CHRIS BARRETT August 06, 2012
Victorious ... Venus, left, and Serena Williams celebrate their win. Photo: Getty Images
To the pantheon of Olympic athletes that have won three gold medals in the same event - Carl Lewis, Dawn Fraser, Michael Phelps and the rest - add the names Serena and Venus Williams.
The American sisters now have four gold medals each in their collection following their 6-4, 6-4 triumph in the women's doubles final over Andrea Hlavackova and Lucie Hradecka of the Czech Republic on Sunday.
Both have a singles gold - Venus won in Sydney 12 years ago, while Serena achieved a career 'golden slam' with her victory over Maria Sharapova on Saturday - but in the women's doubles category they have been utterly dominant since the 2000 Olympics. Winners in Sydney, Beijing and now London (they did not play together in Athens) their unseeded status at SW19 was highly misleading.
On the same turf only a month ago they had teamed to win a fifth Wimbledon doubles title while Serena won a fifth singles crown to equal Venus's tally. They may as well be given the keys to the All England Club because they essentially own it. The same can be said for Olympic doubles. When they are in the field, no one else gets a look-in.

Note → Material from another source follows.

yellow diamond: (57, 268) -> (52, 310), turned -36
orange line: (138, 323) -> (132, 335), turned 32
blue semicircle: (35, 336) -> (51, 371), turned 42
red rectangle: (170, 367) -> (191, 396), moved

"We've been winning this title since 2000 but it's easier said than done," Venus insisted. "We come in as the favourites but it's not a given. We're glad to keep the medal for us.

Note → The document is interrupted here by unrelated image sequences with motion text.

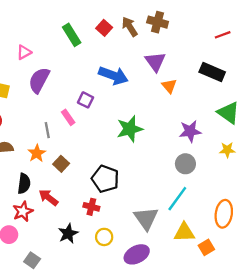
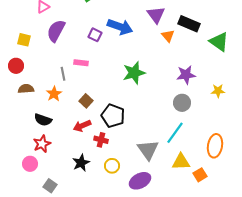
black rectangle: (212, 72) -> (189, 24), moved
purple square: (86, 100) -> (95, 35), moved
green triangle: (228, 113) -> (219, 42), moved
pink rectangle: (68, 117) -> (81, 63), turned -48
brown square: (61, 164) -> (86, 101), moved
black semicircle: (24, 184) -> (43, 120), turned 102
red arrow: (48, 197) -> (82, 126), moved, turned -60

"Now that we both have four gold medals, it's great. In our house there's a party. Whenever we're at home and times get down we go look at our golds and we're back up. It's something of intense motivation for us."
The scary proposition for combinations from rival countries and their own is that both Williams are not yet done despite their age. Venus is 32 but is adamant she is setting her sights towards the 2016 Games in Rio de Janeiro even if she is only playing doubles by then. It would be her fifth appearance at an Olympics. Serena, at 30, has already matched Steffi Graf in winning every grand slam plus an Olympic gold medal but says she is nowhere near calling time on her remarkable career.
"I think nowadays tennis players are seeing that you can play great tennis into your 30s," Venus said. "I think a lot of people were brainwashed early that you had to quit. It's not really the way it is. By the time you get to this age you really understand the game, the nuances, you're just getting better. As long as you can stay healthy enough to play ... it would be great."
Serena added: "We don't do it for any other reason outside of pure joy. It's a great opportunity to do something that you love every day. You know. not everyone gets to do that. We really enjoy these moments.
"I'll be there (in Rio) if I'm healthy and playing. I hope to be playing by then, 100 per cent. I have titles to defend."